ブリタニカ国際大百科事典 小項目事典 「シルウェステル2世」の意味・わかりやすい解説
シルウェステル2世
シルウェステルにせい
Silvester II
[没]1003.5.12. ローマ
第139代教皇(在位 999~1003)。最初のフランス人教皇。オーリヤックの聖ジェロオ修院で教育を受けたスコラ哲学者(→スコラ哲学)として,オーリヤックのジェルベール Gerbert d'Aurillacと呼ばれた。970~971年ローマでオットー1世に 4科(→自由七科)を教授,その後ランスへ行って大司教アダルベロンのもとで学びかつ講義した。

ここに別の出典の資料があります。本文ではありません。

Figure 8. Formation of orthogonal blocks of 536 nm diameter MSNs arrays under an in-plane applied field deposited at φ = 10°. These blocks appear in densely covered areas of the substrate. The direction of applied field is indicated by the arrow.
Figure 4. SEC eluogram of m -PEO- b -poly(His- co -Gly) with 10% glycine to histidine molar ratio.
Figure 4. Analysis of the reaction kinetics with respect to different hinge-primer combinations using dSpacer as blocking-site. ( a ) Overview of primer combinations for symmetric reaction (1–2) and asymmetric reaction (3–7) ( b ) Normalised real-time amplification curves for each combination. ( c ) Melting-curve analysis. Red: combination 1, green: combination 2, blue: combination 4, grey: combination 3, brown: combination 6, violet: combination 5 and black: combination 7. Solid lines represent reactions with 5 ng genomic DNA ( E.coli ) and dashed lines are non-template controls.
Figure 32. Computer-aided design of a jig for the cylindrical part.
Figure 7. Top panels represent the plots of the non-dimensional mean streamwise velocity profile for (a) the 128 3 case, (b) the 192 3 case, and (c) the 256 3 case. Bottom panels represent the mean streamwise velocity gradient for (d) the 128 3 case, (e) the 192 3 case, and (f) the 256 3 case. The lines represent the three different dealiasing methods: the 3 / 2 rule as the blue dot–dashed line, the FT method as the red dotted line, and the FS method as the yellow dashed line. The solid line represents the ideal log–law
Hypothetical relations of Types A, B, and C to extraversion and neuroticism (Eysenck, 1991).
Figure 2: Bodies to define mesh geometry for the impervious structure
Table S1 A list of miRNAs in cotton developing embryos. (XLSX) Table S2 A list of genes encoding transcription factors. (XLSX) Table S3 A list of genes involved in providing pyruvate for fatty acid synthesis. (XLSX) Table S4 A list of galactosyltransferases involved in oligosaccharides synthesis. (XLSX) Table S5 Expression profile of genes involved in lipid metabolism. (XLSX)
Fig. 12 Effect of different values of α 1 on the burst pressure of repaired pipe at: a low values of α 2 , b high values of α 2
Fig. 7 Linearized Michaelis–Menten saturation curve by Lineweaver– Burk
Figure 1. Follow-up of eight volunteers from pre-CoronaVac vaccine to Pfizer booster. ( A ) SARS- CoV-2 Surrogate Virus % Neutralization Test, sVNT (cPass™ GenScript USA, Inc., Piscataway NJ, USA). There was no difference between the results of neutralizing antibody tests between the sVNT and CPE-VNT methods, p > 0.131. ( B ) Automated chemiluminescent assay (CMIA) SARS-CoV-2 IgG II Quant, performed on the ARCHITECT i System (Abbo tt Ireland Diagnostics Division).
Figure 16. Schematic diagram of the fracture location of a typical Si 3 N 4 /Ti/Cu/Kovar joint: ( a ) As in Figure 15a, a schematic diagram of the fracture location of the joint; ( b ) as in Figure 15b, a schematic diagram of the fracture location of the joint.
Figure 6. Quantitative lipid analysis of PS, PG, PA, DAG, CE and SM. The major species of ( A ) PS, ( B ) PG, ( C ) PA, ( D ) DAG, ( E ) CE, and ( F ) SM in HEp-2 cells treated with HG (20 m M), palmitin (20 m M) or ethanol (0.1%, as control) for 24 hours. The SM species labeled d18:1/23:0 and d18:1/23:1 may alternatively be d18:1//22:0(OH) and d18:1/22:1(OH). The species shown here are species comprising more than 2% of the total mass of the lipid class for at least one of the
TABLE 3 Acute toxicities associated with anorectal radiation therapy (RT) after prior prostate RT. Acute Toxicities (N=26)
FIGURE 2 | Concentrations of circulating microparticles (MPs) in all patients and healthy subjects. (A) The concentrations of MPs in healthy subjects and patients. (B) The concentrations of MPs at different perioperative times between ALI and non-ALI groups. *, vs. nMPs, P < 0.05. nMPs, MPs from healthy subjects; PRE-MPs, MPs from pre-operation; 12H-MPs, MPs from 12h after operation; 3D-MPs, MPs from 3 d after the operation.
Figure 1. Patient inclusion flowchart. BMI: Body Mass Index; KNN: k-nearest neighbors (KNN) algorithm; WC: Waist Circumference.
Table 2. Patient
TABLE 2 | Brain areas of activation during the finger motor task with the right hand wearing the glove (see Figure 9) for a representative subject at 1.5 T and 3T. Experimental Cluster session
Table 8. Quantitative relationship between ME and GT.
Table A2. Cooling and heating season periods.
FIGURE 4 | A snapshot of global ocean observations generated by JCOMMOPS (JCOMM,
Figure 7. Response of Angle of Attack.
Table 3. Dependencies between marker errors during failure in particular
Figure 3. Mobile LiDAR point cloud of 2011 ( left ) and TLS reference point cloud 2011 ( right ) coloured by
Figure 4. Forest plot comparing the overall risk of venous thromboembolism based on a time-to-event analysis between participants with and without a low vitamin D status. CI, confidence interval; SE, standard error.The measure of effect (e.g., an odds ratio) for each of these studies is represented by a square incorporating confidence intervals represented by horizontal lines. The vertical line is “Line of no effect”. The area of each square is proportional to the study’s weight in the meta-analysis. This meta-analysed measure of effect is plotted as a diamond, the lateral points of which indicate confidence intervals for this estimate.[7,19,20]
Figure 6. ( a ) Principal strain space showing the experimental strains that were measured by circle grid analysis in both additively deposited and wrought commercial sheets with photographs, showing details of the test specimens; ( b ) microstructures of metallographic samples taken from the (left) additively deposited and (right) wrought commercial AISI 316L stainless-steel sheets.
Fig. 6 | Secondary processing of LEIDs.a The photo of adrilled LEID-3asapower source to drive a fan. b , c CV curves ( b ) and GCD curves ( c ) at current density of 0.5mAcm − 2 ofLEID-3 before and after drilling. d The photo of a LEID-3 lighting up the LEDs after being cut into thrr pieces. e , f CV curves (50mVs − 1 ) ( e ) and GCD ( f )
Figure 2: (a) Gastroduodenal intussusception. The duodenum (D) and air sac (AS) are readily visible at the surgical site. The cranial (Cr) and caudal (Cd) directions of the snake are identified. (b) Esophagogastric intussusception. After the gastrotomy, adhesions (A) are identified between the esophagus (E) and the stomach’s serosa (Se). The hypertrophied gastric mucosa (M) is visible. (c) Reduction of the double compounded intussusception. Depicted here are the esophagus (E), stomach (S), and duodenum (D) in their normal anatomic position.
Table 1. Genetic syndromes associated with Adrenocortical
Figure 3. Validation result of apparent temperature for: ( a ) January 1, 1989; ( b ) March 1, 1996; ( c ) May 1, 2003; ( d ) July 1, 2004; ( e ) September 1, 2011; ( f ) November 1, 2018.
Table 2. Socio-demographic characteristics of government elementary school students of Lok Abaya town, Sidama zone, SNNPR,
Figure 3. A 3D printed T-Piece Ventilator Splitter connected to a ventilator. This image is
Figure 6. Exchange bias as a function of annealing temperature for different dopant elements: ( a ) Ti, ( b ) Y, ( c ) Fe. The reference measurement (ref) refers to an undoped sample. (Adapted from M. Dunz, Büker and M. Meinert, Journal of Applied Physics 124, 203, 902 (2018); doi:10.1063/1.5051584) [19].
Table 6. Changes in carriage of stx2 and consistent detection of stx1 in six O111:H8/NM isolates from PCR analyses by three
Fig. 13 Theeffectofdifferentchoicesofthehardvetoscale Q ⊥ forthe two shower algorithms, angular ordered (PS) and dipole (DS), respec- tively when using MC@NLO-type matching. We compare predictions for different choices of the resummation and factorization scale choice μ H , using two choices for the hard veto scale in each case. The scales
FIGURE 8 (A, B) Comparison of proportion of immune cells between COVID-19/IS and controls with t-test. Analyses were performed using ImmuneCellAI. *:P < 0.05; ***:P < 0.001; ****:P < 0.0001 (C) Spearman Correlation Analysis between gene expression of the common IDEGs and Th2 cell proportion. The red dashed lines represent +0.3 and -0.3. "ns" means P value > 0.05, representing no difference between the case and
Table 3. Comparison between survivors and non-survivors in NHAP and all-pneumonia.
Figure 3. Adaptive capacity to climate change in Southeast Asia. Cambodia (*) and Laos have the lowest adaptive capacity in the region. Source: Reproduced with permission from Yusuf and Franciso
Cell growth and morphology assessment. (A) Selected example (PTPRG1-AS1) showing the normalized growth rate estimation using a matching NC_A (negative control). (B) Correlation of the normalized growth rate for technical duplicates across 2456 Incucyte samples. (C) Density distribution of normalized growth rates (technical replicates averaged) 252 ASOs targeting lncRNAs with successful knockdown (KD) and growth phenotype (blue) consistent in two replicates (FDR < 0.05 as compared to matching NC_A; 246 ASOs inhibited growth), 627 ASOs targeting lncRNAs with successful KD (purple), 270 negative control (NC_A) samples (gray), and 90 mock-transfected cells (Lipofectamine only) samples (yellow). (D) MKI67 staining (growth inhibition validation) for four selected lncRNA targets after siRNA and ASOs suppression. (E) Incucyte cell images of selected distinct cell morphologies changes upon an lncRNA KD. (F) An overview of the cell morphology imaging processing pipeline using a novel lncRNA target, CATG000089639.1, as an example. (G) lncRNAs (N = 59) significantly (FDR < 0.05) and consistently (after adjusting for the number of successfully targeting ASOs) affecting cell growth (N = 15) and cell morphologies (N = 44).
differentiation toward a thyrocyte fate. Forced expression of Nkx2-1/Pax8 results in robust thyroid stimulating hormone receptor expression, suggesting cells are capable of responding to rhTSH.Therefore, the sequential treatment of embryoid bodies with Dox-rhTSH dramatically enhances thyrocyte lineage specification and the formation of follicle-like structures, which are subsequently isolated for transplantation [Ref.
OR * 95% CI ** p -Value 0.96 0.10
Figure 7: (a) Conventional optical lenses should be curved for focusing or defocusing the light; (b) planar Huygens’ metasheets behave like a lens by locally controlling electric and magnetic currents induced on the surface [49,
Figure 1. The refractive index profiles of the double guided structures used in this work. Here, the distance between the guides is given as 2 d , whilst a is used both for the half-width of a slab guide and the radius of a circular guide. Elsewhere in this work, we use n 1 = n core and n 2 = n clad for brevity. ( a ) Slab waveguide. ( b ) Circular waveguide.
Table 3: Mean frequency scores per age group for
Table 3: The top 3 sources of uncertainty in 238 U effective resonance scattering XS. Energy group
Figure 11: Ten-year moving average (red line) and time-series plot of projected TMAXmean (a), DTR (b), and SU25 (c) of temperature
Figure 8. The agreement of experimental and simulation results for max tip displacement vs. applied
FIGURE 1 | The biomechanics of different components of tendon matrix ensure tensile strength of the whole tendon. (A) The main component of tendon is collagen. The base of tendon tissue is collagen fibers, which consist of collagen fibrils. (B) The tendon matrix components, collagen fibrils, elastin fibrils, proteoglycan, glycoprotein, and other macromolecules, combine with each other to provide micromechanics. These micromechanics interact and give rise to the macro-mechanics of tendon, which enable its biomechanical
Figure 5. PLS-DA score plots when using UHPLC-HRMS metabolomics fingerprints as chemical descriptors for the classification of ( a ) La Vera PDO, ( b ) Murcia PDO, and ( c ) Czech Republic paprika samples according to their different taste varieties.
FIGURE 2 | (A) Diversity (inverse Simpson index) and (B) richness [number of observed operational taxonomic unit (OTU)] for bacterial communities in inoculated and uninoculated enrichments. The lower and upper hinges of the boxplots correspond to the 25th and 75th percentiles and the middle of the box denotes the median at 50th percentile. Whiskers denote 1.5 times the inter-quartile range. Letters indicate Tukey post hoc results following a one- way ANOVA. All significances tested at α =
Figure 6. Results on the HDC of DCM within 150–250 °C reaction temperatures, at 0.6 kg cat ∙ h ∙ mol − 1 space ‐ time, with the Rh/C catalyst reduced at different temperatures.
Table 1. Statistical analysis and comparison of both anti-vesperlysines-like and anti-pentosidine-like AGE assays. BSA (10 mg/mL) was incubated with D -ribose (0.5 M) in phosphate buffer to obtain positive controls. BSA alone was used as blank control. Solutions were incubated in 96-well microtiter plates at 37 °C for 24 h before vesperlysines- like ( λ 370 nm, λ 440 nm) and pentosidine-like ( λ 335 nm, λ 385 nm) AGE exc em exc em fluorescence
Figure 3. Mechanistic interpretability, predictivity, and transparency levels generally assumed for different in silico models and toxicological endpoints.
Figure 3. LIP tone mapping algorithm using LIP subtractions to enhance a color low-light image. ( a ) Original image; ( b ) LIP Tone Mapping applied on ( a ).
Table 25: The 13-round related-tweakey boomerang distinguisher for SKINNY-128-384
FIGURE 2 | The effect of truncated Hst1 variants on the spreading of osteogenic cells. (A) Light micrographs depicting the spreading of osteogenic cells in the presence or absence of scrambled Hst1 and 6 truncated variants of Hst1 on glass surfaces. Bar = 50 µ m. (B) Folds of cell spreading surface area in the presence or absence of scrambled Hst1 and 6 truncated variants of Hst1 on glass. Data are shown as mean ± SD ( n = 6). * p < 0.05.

982年または 983年,オットー2世からボッビオの大修院を与えられたが,984年ランスに戻り,ユーグ・カペーの登位に協力。989年アダルベロンは次の大司教に彼を推して死に,991年の教会会議で認められたものの,複雑な政権争いがからんで教皇はこれを認めず,995年ローマへ行く。やがてオットー3世の宮廷に身を寄せ,998年にその力でラベンナ大司教位を得,翌 999年教皇となった。教皇としては東ヨーロッパに教会を組織し,ハンガリーの聖ステファヌスをイシュトワーン1世として王位につかせた。聖職売買,司祭の婚姻に反対して教会改革を推進した。哲学者としては 10世紀を代表する一人であり,アラビア科学をも摂取しつつ 3科のみならず 4科にも通じて,人文学の百科全書的な包括的教養を誇った。